Scritto per Il Fatto Quotidiano del 24/04/2011
Misurata, la città martire del conflitto libico, la Sarajevo del Mediterraneo, è libera: i soldati regolari del regime di Muammar Gheddafi l’hanno abbandonata. Gli insorti proclamano "la città è nostra", ma non ne sono ancora padroni: contro di loro, combattenti di tribù leali al colonnello dittatore. La situazione resta incerta, fluida, cruenta, con almeno 25 caduti nelle ultime 24 ore –ma i bilanci sono sempre aleatori-. Difficile, però, stabilire con certezza che cosa sia avvenuto e perché sia avvenuto: una mossa tattica, quella del regime?, o una ritirata vera e propria?, o una finta per gettare fumo negli occhi ai ribelli e pure alla comunità internazionale?

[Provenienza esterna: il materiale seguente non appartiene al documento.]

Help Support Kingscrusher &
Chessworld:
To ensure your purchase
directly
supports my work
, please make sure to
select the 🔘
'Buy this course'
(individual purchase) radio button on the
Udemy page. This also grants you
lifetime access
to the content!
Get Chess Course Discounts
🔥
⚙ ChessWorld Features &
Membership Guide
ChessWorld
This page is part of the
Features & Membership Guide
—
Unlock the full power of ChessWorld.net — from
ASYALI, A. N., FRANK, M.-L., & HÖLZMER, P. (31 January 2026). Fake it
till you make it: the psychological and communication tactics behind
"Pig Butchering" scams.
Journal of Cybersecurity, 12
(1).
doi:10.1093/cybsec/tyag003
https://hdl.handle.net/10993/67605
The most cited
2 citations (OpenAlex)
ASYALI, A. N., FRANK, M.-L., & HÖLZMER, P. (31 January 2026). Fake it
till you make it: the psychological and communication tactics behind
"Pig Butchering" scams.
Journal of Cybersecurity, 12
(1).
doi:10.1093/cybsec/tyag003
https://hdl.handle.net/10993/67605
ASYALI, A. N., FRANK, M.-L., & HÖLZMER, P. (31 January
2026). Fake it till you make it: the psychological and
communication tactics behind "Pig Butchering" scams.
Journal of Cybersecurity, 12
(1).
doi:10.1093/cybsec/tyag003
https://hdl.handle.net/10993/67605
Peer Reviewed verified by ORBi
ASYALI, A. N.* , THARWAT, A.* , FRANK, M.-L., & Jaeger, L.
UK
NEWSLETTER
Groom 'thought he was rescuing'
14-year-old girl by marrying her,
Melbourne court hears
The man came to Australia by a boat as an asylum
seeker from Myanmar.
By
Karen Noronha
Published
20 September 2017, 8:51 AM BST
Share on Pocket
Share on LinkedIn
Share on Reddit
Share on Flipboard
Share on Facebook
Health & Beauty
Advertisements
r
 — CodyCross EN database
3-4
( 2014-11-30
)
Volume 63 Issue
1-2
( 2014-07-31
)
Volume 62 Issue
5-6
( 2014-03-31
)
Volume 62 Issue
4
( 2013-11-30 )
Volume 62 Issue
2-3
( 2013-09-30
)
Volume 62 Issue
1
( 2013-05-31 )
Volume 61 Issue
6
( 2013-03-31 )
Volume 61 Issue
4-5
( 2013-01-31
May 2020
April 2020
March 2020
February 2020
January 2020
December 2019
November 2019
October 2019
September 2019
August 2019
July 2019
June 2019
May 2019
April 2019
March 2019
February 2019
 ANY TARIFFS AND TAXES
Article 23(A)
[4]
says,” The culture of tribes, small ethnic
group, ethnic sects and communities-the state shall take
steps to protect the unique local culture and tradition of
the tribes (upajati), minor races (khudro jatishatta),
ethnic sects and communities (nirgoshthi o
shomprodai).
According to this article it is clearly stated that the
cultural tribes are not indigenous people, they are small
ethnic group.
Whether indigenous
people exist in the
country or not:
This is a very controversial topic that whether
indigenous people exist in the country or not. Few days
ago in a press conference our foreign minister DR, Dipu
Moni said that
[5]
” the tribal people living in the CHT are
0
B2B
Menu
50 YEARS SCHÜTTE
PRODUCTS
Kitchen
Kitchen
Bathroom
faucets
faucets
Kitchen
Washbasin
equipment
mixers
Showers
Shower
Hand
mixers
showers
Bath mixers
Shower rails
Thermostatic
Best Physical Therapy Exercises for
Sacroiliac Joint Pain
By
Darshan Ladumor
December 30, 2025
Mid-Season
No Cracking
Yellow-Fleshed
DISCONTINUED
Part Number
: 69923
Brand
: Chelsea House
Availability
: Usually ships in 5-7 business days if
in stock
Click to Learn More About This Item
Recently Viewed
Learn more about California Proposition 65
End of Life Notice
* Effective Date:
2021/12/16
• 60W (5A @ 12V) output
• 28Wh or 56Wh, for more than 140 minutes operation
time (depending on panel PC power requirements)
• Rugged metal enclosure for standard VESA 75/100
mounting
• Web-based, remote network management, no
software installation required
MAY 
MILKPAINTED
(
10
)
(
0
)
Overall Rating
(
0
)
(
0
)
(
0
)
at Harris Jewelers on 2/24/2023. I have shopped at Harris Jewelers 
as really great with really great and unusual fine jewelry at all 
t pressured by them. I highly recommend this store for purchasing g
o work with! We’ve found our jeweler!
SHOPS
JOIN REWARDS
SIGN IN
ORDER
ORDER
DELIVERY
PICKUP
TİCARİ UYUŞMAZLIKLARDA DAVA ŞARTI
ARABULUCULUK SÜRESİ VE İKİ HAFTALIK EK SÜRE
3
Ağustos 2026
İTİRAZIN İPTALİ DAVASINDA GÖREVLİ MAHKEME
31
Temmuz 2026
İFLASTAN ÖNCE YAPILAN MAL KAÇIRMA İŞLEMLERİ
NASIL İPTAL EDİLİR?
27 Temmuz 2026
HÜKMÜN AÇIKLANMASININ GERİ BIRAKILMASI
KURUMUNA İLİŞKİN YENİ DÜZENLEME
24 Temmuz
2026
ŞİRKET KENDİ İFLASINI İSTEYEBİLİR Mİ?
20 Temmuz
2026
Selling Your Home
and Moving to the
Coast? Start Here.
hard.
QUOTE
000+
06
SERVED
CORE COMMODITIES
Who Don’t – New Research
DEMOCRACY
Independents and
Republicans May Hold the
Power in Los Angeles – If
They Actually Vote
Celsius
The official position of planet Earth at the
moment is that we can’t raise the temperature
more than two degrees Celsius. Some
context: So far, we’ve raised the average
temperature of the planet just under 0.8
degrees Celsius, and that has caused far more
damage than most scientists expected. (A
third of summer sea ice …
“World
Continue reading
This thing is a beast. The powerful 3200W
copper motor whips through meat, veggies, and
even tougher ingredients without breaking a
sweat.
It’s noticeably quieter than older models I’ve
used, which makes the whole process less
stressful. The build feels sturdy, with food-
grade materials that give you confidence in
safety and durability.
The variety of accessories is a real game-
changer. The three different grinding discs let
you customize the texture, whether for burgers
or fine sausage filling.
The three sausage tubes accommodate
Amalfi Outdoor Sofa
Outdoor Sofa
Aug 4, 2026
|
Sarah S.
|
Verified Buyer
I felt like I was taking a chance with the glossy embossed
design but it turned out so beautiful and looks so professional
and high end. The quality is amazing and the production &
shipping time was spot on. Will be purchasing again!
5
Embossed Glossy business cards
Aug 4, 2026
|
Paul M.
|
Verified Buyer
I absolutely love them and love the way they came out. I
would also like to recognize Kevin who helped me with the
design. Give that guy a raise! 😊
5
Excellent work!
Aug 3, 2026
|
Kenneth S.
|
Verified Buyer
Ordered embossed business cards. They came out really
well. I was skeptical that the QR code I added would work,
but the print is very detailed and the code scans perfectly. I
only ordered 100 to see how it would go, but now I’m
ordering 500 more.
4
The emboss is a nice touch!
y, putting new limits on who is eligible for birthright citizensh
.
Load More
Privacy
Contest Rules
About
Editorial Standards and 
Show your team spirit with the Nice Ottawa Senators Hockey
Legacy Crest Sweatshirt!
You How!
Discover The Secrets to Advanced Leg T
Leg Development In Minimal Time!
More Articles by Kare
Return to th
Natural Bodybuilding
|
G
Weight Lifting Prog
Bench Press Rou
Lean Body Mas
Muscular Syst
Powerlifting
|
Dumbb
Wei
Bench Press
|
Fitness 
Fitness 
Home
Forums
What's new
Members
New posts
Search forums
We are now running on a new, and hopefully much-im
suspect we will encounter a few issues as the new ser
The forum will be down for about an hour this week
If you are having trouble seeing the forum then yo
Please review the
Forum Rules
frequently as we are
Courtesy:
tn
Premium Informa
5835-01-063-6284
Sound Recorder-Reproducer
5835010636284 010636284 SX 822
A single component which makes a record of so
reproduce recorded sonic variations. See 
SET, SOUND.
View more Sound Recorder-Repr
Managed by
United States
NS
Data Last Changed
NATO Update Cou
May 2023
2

Venerdì notte, Tripoli ha annunciato di avere affidato a tribù lealiste il controllo della città a lungo contesa, dove, ieri, per la prima volta in questo conflitto, sono entrati in azione i droni americani, aerei senza pilota che hanno compiuto alcune incursioni –il Pentagono lo conferma, senza, però, fornire dettagli-. Sul fronte italiano, c’è da registrare la ‘liberazione’ del rimorchiatore ‘Asso 22’, che, dopo settimane sotto sequestro, ha lasciato la Libia per rientrare in Italia, senza che –si dice- sia stata versata alcuna contropartita: l’unità è in navigazione verso la Sicilia, l’equipaggio sta bene.
A Misurata, le tribù fedeli a Gheddafi hanno il mandato di porre fine agli scontri, o con la forza o con il negoziato. Ieri, gli insorti confermavano: “In città, ci sono combattenti di tribù del sud”. E giornalisti in loco riferiscono che esplosioni e tiri d’arma da fuoco continuano a succedersi , nella città sul Mediterraneo, 200 chilometri a Est di Tripoli, teatro di una cruenta guerriglia.
Una spiegazione del cambiamento di tattica del regime è venuta dal vice-ministro degli esteri Khaled Kaaim: i raid aerei della coalizione internazionale impedivano all’esercito di condurre “operazioni chirurgiche”. L’impiego, invece, di combattenti non regolari, provenienti da città come Bani Walid o Zliten, roccaforti della tribù dei Werfella, la più numerosa e la più fedele, complica il compito degli alleati: non sono militari, ma civili, esattamente come gli insorti. In realtà, i Werfella sarebbero già presenti da giorni a Misurata, sotto le insegne dell’ ‘Esercito popolare’ composto da ‘milizie volontarie’.
Tra venerdì e sabato, la Nato ha condotto numerosi raid su Tripoli, dove la popolazione ha udito diverse esplosioni e vi sono state vittime. L’impiego dei droni, armati ciascuno di due missili oppure di due bombe da 125 chili, è una risposta alla richiesta dei ribelli di intensificare l’azione della Nato. Ma la mossa testimonia pure che Washington, senza tirarsi indietro, vuole mantenere
in seconda linea le proprie forze, molto esposte nei primi giorni del conflitto libico.
Altri raids sono stati condotti nella regione di Zenten, a sud-ovest della capitale, dove si registrano scontri tra lealisti e insorti, che controllano diverse località di quest’area montagnosa, da dove 15 mila libici hanno recentemente riparato in Tunisia. L’alto commissariato dell’Onu ai rifugiati teme che l’esodo diventi più importante, mentre l’Organizzazione internazionale per le migrazioni (Oim) calcola che, dall’inizio del conflitto, oltre 550 mila persone abbiano già lasciato la Libia, soprattutto lavoratori stranieri che volevano rientrare nei loro paesi. Una nave dell’Oim ha sbarcato a Misurata, ieri, 160 tonnellate d’aiuti umanitari ed è poi ripartita per Bengasi con un migliaio di stranieri, specie nigeriani. Ma centinaia di famiglie libiche facevano la coda, sperando d’imbarcarsi.
Da tempo, la comunità internazionale lancia l’allarme sulla situazione in città: la Croce Rossa avverte che le condizioni di sopravvivenza della popolazione si degradano, che l’accesso all’acqua ed alle cure mediche sono ormai problematici. Quello più piatto pareva, ieri, il fronte diplomatico: contatti tra Tripoli e Atene e nulla più, segnalano i dispacci d’agenzia. Ma i segnali da Misurata possono lasciare supporre che qualcosa si stia muovendo.